++++ Given data

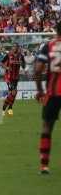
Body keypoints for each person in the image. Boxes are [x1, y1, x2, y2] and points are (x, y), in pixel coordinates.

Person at [35, 21, 61, 175]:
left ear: (56, 31)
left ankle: (44, 165)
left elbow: (38, 69)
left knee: (47, 127)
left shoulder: (48, 46)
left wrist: (39, 91)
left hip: (52, 93)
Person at [1, 43, 25, 116]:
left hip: (16, 77)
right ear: (12, 48)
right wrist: (7, 68)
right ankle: (5, 108)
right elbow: (2, 63)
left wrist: (22, 64)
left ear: (18, 48)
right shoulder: (9, 55)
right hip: (9, 77)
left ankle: (8, 108)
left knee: (13, 94)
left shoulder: (21, 56)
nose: (15, 48)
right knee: (14, 92)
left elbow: (24, 65)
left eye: (16, 47)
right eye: (13, 47)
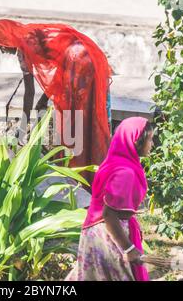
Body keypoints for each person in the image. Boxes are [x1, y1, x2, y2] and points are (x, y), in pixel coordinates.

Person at [0, 19, 112, 187]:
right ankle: (94, 171)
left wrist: (23, 129)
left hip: (77, 62)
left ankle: (78, 175)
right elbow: (58, 70)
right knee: (89, 116)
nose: (3, 50)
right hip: (87, 54)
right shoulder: (31, 33)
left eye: (1, 45)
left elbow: (29, 92)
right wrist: (43, 100)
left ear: (7, 39)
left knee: (71, 121)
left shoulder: (24, 49)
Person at [66, 117, 154, 281]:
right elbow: (109, 214)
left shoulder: (113, 163)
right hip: (108, 237)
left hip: (94, 233)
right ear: (137, 141)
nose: (152, 144)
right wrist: (128, 248)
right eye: (150, 139)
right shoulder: (125, 172)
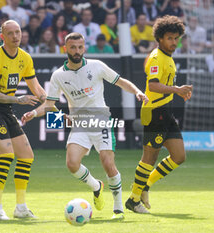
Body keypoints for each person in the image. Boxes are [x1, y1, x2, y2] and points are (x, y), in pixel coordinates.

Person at [21, 32, 148, 219]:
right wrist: (33, 113)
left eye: (80, 47)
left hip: (101, 120)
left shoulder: (96, 66)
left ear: (84, 48)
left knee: (107, 163)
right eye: (73, 47)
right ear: (66, 49)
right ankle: (96, 186)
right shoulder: (59, 75)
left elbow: (120, 81)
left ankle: (118, 208)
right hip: (79, 124)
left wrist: (137, 91)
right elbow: (49, 104)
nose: (77, 51)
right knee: (72, 164)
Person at [0, 20, 50, 221]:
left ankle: (20, 207)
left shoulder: (25, 58)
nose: (16, 36)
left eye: (18, 32)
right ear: (3, 37)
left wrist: (50, 101)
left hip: (5, 109)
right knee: (7, 154)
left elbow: (36, 88)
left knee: (26, 155)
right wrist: (19, 99)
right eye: (11, 33)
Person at [125, 15, 192, 214]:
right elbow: (153, 85)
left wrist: (177, 91)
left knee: (179, 156)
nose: (174, 42)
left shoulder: (167, 57)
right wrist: (177, 89)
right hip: (155, 112)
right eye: (170, 38)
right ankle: (133, 200)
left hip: (166, 111)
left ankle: (145, 185)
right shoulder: (156, 57)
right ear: (160, 38)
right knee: (149, 157)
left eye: (176, 38)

++++++++

▶ [What to do]
Look back at the data above. Transcribe exactly the lines starting at the line that contains "right eye: (73, 47)" and ending at the line that contains "right hip: (155, 112)".

▶ [Written answer]
right eye: (73, 47)
right ear: (66, 49)
right ankle: (96, 186)
right shoulder: (59, 75)
left elbow: (120, 81)
left ankle: (118, 208)
right hip: (79, 124)
left wrist: (137, 91)
right elbow: (49, 104)
nose: (77, 51)
right knee: (72, 164)
Person at [0, 20, 50, 221]:
left ankle: (20, 207)
left shoulder: (25, 58)
nose: (16, 36)
left eye: (18, 32)
right ear: (3, 37)
left wrist: (50, 101)
left hip: (5, 109)
right knee: (7, 154)
left elbow: (36, 88)
left knee: (26, 155)
right wrist: (19, 99)
right eye: (11, 33)
Person at [125, 15, 192, 214]:
right elbow: (153, 85)
left wrist: (177, 91)
left knee: (179, 156)
nose: (174, 42)
left shoulder: (167, 57)
right wrist: (177, 89)
right hip: (155, 112)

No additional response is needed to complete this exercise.